けれども、まだまだ動物を捨てる人は後を絶たないようだ。今回も、栃木県の宇都宮動物園の前に動物が捨てられていたのだ。ことが起こったのは2016年6月7日。動物園は Facebook に写真付きで次のようなメッセージを投稿した。
・動物園の前に捨てられていた動物
「もうやめて朝から残念です。この箱の中身、想像できますか。他の動物を守るためにはここでは保護できません。今日も保健所へ行くことに(Facebook より抜粋)」
一緒に公開された写真には、園の前に置かれた段ボールが写っている。上のフタがピッタリと閉じられているので、何が入っているかは分からない。しかし動物園はすぐに「動物遺棄」だと分かったようだ。
・過去にも同様の遺棄が
宇都宮動物園は過去にも、動物遺棄の被害にあっている。同Facebook によれば、2014年9月にも同じような段ボール箱が置かれていたそうで、箱には「子猫が入っています」という張り紙がされていたのだ。
・ネット上でも議論に「保健所に行くって……」「無責任なのは置き去りにした人」
今回の動物園の投稿は、ネット上で議論を呼んだ。たとえば、「動物園の人なのに、保健所に行くって……動物の命をなんだと思ってるんですか?」「保健所じゃなく里親を募集する方法も考えてみてください」という声。
また、「動物園は飼えなくなった動物を捨てる場所では無い」「保健所に行く動物園側が責められることじゃない。無責任なのは置き去りにした人」など、様々な声が寄せられたのだ。

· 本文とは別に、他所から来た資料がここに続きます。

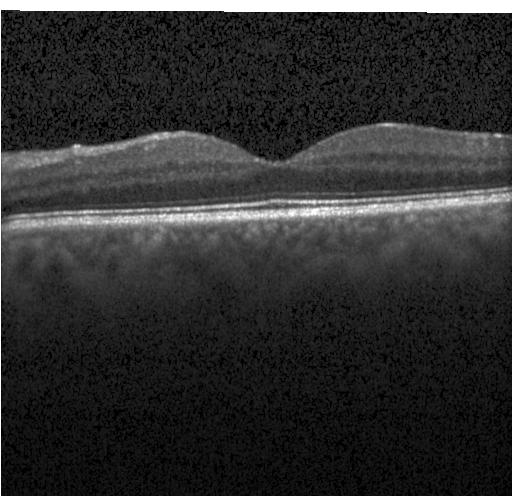 Macular OCT demonstrating neither CNV, DME, nor drusen.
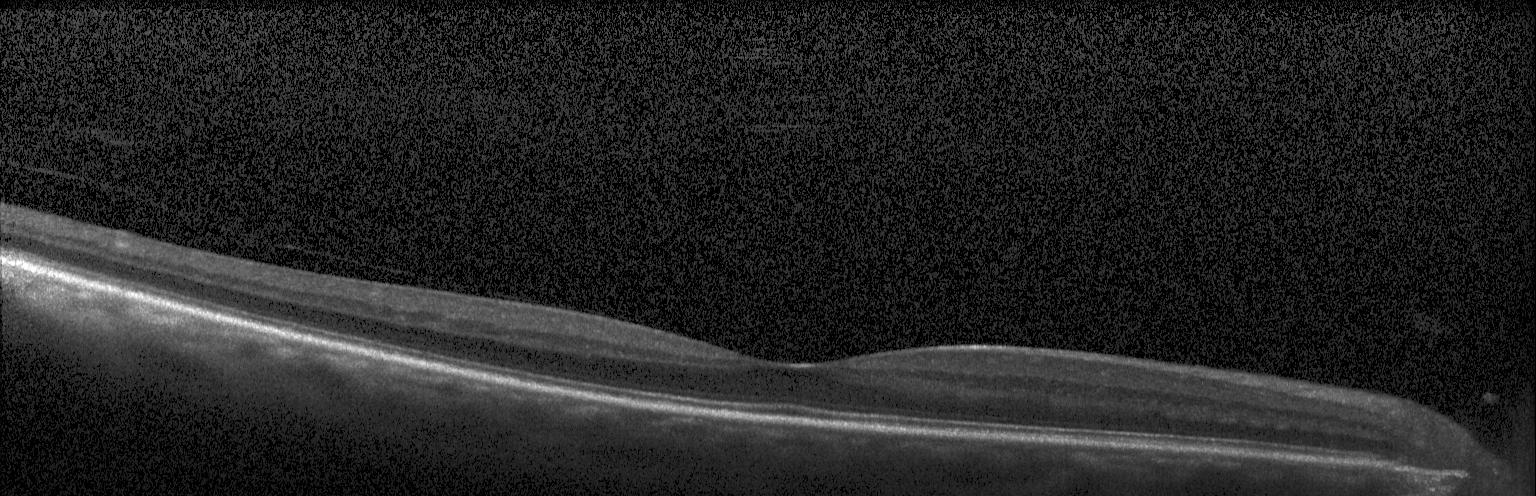

OCT line scan — No choroidal neovascularization, no diabetic macular edema, and no drusen.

たしかに保健所に連れて行かれた動物が殺処分されてしまう可能性はあるが、そもそも動物園は捨てられた動物を引き取る場所ではない。また「 “受け入れません!” と宣言することは必要だと思います。安易にペットを捨てさせないために」との意見があるように、一度保護してしまえば「あそこなら大丈夫」と捨てにくる人が増える危険もある。
・しかし翌日……
しかし次の日、事態は思わぬ方向に動くことになる。箱に入って捨てられていたのは、子猫であったことが新たな Facebook投稿で判明。そして、全ての子猫に里親が見つかったことが告知されたのだ。
「さすがネコ園長のパワーは違うね。昨日捨てられたネコたちみんな里親が見つかるなんて……でもこれは運が良かっただけですよ(Facebook より抜粋)」
里親が見つかって良かったとホッとする一方で、複雑な気持ちは拭えない。なぜなら一連の流れを知って、また動物を捨てる人が現れそうだからだ。動物園側の「これは運が良かっただけですよ」という言葉にも、“動物園をあてにするな” という気持ちが表れているようにも感じられる。
冒頭で述べたように動物の遺棄は犯罪。いかなる理由があっても、正当化されるべきではないし、動物園や動物病院に捨てれば助けてもらえると考えるのは言語道断。動物を遺棄した者には、100万円以下の罰金が科せられることになるはずだ。